Comment by immibis
5 days ago
It's not like you need 64GB to have "democratized computation". We used to have 64MB and that was plenty. Unfortunately, software got slower more quickly than hardware got quicker.
5 days ago
It's not like you need 64GB to have "democratized computation". We used to have 64MB and that was plenty. Unfortunately, software got slower more quickly than hardware got quicker.
> Unfortunately, software got slower more quickly than hardware got quicker.
Hard disagree. A $600 Mac Mini with 16GB of RAM runs everything insanely faster than even my $5000 company-purchased developer laptops from 10 years ago. And yes, even when I run Slack, Visual Studio Code, Spotify, and a gazillion Chrome tabs.
The HN rhetoric about modern computing being slow is getting strangely disconnected from the real world. Cheap computers are super fast like they've never been before, even with modern software.
You brought up a light computing load that a laptop from like 2005 wouldn't struggle with?
People ran multiple browser windows, a 3D video game, irc (chat application), teamspeak/ventrilo (voice chat) and winamp (music) all at once back in the early 2000s. This is something an 8 year old phone can do these days.
I’m responding to the comment above claiming that modern software is slow on modern hardware. It’s an HN meme to claim that Electron apps are unusable.
1 reply →
It is pretty important if you are doing things like 3d animation, video editing, or advanced CAD software. Plus software in general has ballooned its memory requirements and expectations. Even my 11 year old PC had to have a RAM upgrade a few years ago just because software updates suck up so much extra memory, and there is almost nothing consumers can do about it.
At any point in the the 1990s, it was generally unfathomable to be using an 11-year-old PC for any modern purpose.
That an 11-year-old PC can keep up today (with or without an upgrade) is evidence that systems are keeping up with software bloat just fine. :)
> We used to have 64MB and that was plenty.
Bullshit. It was cramped and I wasn't able to do half of what I was wanting to actually do. Maybe it was plenty for your usecases, but such a small amount of memory was weak for my needs in the late 90s and 2000s. 64MB desktops struggled to handle the photo manipulations I wanted to do with scanned images. Trying to do something like edit video on a home PC was near impossible with that limited amount of memory. I was so happy when we managed to get a 512MB machine a few years later, it made a lot of my home multimedia work a lot better.

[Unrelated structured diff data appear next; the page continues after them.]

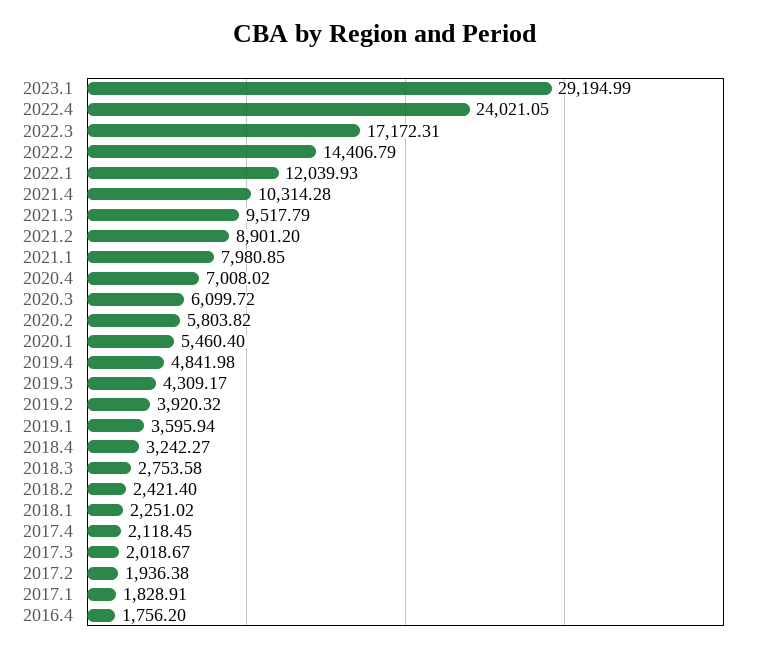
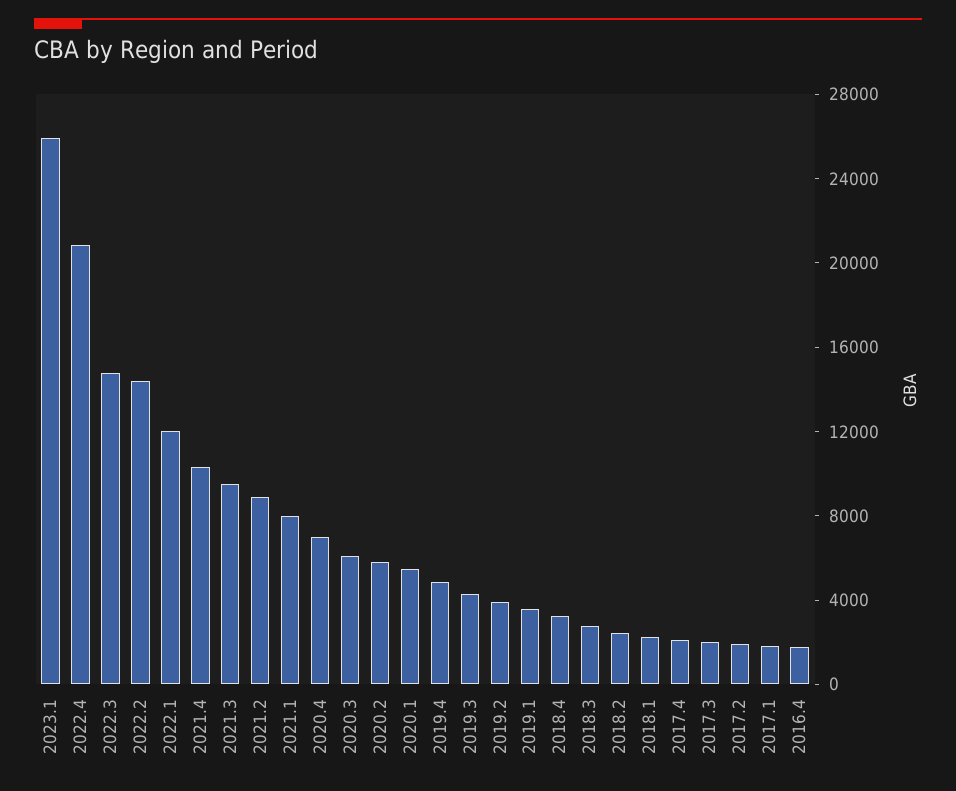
2023.1: 29194.99 -> 26000
2022.4: 24021.05 -> 21000
2022.3: 17172.31 -> 15000

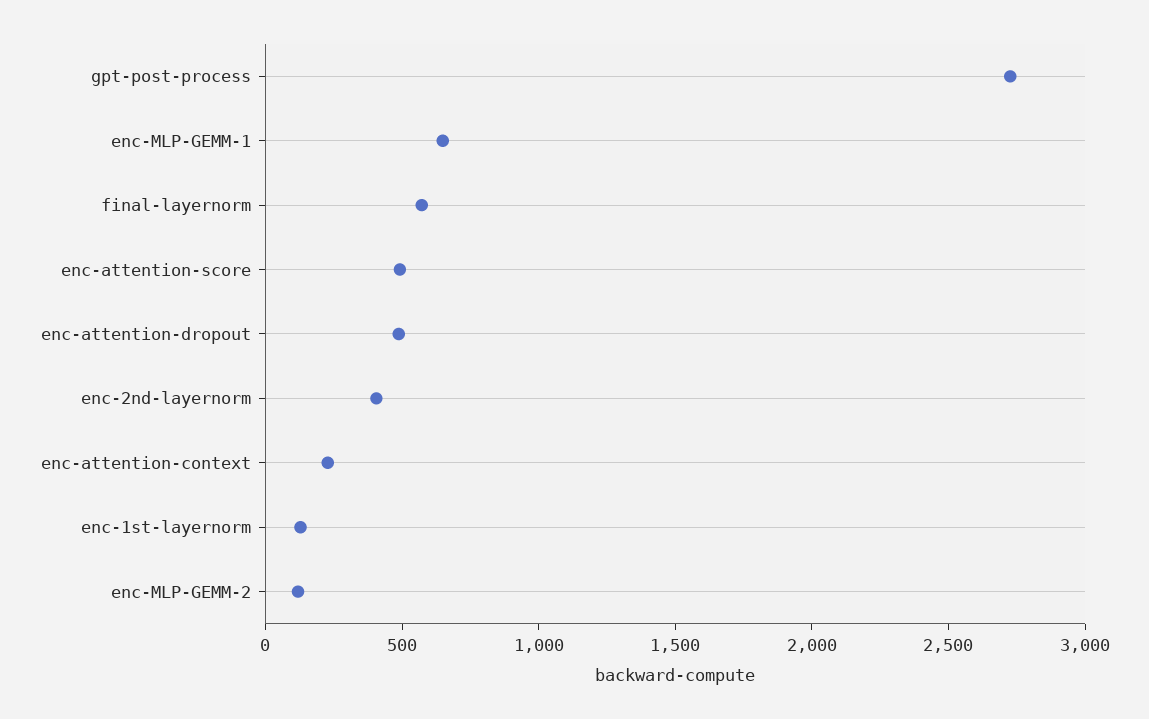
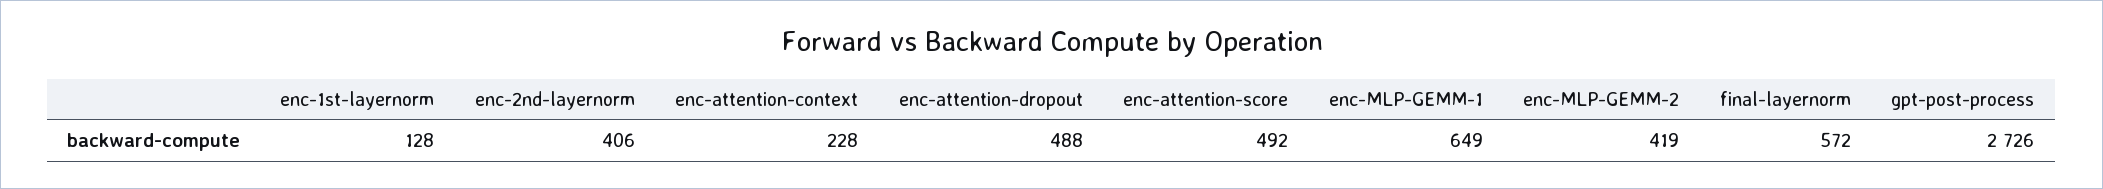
enc-MLP-GEMM-2: 100 -> 419

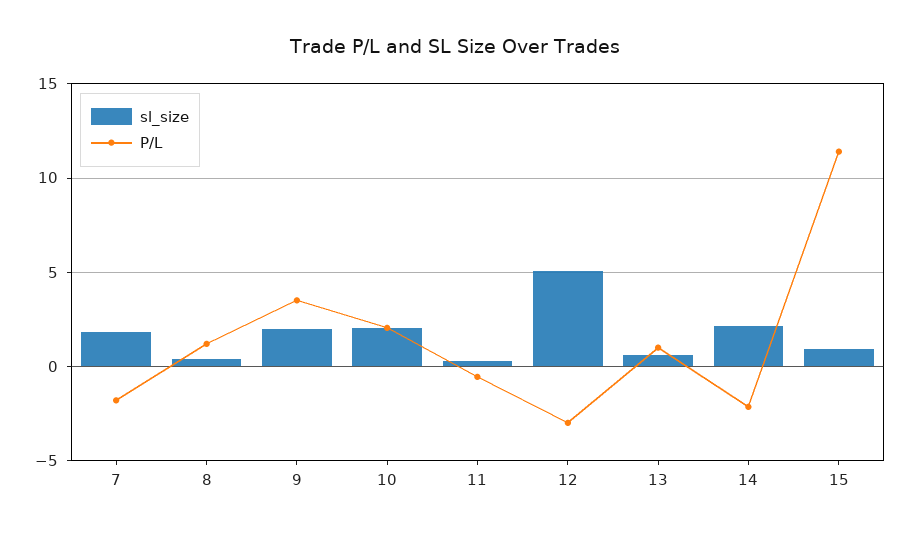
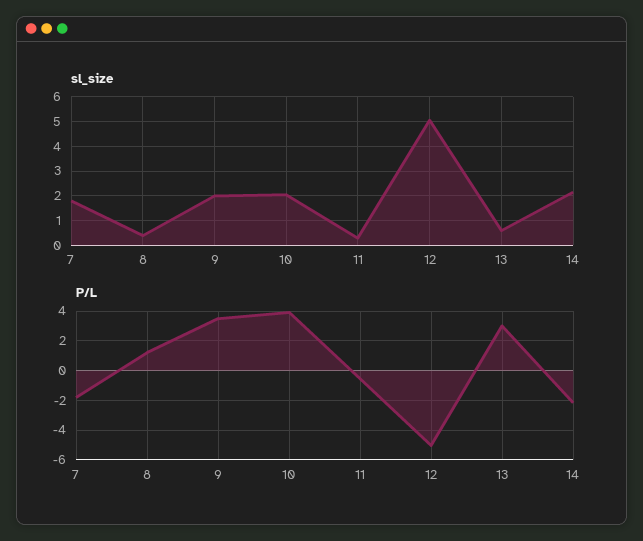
P/L, 10: 2 -> 4
P/L, 12: -3 -> -5
P/L, 13: 1 -> 3
sl_size, 15: 1 -> none
P/L, 15: 11.5 -> none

There are some use cases that simply require a lot of memory because they do, but I'm talking in general. Software that doesn't have a good excuse, used to run in 64MB how it now runs in 64GB.
Besides, you just said you only needed 512MB, which is still nothing these days.
> Besides, you just said you only needed 512MB, which is still nothing these days.
I didn't say I "only needed 512MB", only that things were a lot better once we got a 512MB machine. Things continued to get massively better as I upgraded to a 1GB machine, an 8GB machine, etc.
> I'm talking in general
Isn't doing some light picture editing/organizing, playing back multimedia, etc. pretty dang general computer use these days? Or what, is "general" computer usage entirely limited to 80 column text manipulation? You'd have a hard time even just keeping my displays drawn with 64MB of memory at the resolutions and bit depths and multiple desktops that are common.
I play around with retro computers (especially the early/mid 90s for that nostalgia) and I'm constantly reminded of how little memory we really had to play with back then, and these are on pretty much fully loaded home desktop machines. Have a Word document open and you're trying to play back an MP3 and have a couple browser windows open? Oof, good luck! You want to stream a video? I hope its about 10FPS at 320x240! Opening one photo from my camera today and you'll have used half the memory before its even hit the framebuffer.